Imprinting genomico. L'imprinting genomico è l'espressione differenziale del materiale genetico a seconda che sia ereditato dalla madre o dal padre. La differenza di espressione deriva dall'attivazione differenziale del gene. L'imprinting genomico dipende dal tessuto e dallo stadio di sviluppo. L'espressione biallelica, o biparentale, di un allele può verificarsi in alcuni tessuti, mentre l'espressione dell'allele ereditato da un genitore si verifica in altri tessuti. A seconda che l'espressione genetica sia ereditata dalla madre o dal padre, può verificarsi una nuova sindrome se il gene è stato sottoposto a imprinting genomico. Particolare attenzione dovrebbe essere prestata all'imprinting genomico se disturbi o malattie sono stati trasmessi attraverso le generazioni.

Disomia uniparentale.

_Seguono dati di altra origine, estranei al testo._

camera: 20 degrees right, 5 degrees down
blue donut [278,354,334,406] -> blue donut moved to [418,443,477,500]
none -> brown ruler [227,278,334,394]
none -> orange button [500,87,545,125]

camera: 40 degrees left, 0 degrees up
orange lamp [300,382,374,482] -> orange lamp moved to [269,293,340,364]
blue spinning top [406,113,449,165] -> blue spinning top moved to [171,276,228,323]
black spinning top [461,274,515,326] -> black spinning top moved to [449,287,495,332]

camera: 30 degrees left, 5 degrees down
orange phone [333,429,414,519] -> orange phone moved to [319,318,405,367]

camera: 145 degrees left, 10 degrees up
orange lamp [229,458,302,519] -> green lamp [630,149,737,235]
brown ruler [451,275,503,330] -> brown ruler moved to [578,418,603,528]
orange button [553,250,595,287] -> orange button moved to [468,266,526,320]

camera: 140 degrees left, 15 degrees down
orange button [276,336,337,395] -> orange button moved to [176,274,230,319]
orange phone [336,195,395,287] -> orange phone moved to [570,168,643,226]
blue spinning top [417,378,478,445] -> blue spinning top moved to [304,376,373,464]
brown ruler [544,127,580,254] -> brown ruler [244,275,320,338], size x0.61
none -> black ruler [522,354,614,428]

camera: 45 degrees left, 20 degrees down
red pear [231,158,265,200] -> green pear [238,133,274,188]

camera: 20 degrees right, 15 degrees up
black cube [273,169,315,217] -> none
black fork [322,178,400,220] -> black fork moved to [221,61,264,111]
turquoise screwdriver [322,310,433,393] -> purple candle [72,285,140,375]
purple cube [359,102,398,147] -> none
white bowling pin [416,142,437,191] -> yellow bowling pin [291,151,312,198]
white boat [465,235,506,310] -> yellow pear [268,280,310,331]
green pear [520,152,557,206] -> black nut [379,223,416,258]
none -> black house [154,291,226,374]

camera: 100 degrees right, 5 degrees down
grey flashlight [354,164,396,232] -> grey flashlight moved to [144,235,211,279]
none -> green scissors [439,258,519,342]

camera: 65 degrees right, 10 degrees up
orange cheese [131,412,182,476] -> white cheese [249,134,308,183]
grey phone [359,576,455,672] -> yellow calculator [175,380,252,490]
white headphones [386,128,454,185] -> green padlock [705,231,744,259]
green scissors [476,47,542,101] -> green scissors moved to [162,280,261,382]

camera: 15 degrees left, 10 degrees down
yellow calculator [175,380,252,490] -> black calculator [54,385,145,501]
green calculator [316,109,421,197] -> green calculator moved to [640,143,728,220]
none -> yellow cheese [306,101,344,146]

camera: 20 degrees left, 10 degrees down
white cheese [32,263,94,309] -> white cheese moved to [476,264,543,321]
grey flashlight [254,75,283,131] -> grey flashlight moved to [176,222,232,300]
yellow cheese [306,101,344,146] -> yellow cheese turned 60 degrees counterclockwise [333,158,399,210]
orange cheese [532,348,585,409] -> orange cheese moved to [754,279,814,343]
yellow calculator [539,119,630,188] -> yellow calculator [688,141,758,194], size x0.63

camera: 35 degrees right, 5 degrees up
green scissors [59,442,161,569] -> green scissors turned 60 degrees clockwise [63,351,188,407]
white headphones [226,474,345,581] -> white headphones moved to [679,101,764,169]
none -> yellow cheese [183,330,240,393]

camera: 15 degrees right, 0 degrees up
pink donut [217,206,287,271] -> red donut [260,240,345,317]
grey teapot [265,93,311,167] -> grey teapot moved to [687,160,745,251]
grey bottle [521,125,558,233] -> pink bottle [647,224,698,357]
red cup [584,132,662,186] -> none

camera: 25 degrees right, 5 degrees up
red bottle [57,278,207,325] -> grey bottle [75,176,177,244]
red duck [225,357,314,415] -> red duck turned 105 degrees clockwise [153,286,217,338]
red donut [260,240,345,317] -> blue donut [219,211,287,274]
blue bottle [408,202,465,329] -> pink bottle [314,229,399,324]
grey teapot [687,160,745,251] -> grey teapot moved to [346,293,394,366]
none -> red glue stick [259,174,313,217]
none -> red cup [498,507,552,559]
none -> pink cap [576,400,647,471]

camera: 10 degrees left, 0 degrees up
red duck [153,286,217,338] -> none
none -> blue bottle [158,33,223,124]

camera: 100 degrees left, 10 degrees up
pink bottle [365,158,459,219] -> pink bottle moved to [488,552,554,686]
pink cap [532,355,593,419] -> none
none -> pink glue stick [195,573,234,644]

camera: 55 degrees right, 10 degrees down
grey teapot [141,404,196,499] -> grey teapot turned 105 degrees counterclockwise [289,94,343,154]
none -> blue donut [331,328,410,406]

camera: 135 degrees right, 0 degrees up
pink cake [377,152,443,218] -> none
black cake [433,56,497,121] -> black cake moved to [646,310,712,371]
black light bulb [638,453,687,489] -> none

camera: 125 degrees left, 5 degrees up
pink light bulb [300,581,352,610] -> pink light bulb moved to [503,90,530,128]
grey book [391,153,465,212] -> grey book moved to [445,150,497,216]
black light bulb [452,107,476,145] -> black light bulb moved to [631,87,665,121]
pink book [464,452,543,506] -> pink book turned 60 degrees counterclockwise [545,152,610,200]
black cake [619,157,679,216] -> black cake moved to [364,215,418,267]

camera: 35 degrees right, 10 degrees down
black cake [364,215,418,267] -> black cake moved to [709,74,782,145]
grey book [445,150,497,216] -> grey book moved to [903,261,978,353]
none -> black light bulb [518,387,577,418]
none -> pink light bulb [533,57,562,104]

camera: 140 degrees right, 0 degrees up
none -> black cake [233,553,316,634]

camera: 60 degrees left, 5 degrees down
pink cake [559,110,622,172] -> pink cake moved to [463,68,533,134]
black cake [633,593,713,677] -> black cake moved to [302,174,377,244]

La disomia uniparentale si verifica quando due cromosomi di una coppia vengono ereditati da un solo genitore. Questo è estremamente raro e si pensa sia dovuto a fuga trisomica. Ciò significa che lo zigote originariamente aveva tre cromosomi, ma uno è andato perduto, causando la disomia in questione in un terzo dei casi. Possono verificarsi effetti di imprinting perché non si hanno informazioni sull'altro genitore. Inoltre, se ci sono copie dello stesso cromosoma (isodisomia) che contengono un allele anomalo per una malattia autosomica recessiva, gli individui affetti sono a rischio di acquisire la malattia anche se solo un genitore ne è portatore.

Disturbi da triplette (trinucleotidi) ripetute. Una tripletta di nucleotidi si verifica frequentemente e talvolta presenta numerose ripetizioni. Accade che il numero di triplette in un gene aumenti di generazione in generazione (un gene normale ha relativamente poche ripetizioni di triplette). Quando un gene viene trasmesso da una generazione all'altra, o talvolta a seguito di divisione cellulare nell'organismo, la ripetizione di triplette può crescere e aumentare, impedendo al gene di funzionare normalmente. Questo aumento può essere rilevato mediante test molecolari; questo tipo di alterazione genetica non è comune, ma si verifica in alcuni disturbi (ad esempio, miotonia distrofica, ritardo mentale da sindrome dell'X fragile), in particolare quelli che coinvolgono il sistema nervoso centrale (ad esempio, malattia di Huntington).

Anticipazione. L'anticipazione si verifica quando la malattia ha una fase di esordio precoce e si manifesta con maggiore intensità in ogni generazione successiva. L'anticipazione può verificarsi quando il genitore è un mosaico (chimera) e il figlio presenta una mutazione completa in tutte le cellule. Può anche manifestarsi con un'espansione ripetuta di triplette se il numero di ripetizioni, e quindi la gravità del danno fenotipico, aumenta con ogni prole successiva.